> [EXCERPT PROVIDED]:
The Septuagint (LXX), the ancient (first centuries BC) Alexandrian translation of Jewish scriptures into Koine Greek exists in various manuscript versions.

List of Septuagint manuscripts 

There are currently over 2000 classified manuscripts of the Septuagint.

The first list of Septuagint manuscripts was presented by Holmes and Parsons. Their edition ends with a full list of manuscripts known to them set out in the Annexes. It enumerates 311 codes (marked with Roman numerals I-XIII and Arab 14-311), of which the codes are designated by their siglum I-XIII, 23, 27, 39, 43, 156, 188, 190, 258, 262.

The codes marked with Roman numerals signify given letters from A to Z.

The list of Septuagint manuscripts according to the classification of Alfred Rahlfs - a list of all known Septuagint manuscripts proposed by Alfred Rahlfs based on census of Holmes and Parsons.

Division in classification by Rahlfs 

The table of Septuagint manuscripts is divided into ten parts:

 Part I: A-Z (selected codes in majuscule).
 Part II: 13-311 (numbering given by Holmes and Parsons)

> [DATA LINES]:
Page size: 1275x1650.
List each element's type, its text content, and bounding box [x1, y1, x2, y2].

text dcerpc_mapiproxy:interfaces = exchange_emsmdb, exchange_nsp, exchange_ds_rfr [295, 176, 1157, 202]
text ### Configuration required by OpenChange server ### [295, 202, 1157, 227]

> [STATED TASK]:
Name every scholar mentioned in the Septuagint manuscripts passage above.

> [ANSWER BELOW]:
Holmes, Parsons, Alfred Rahlfs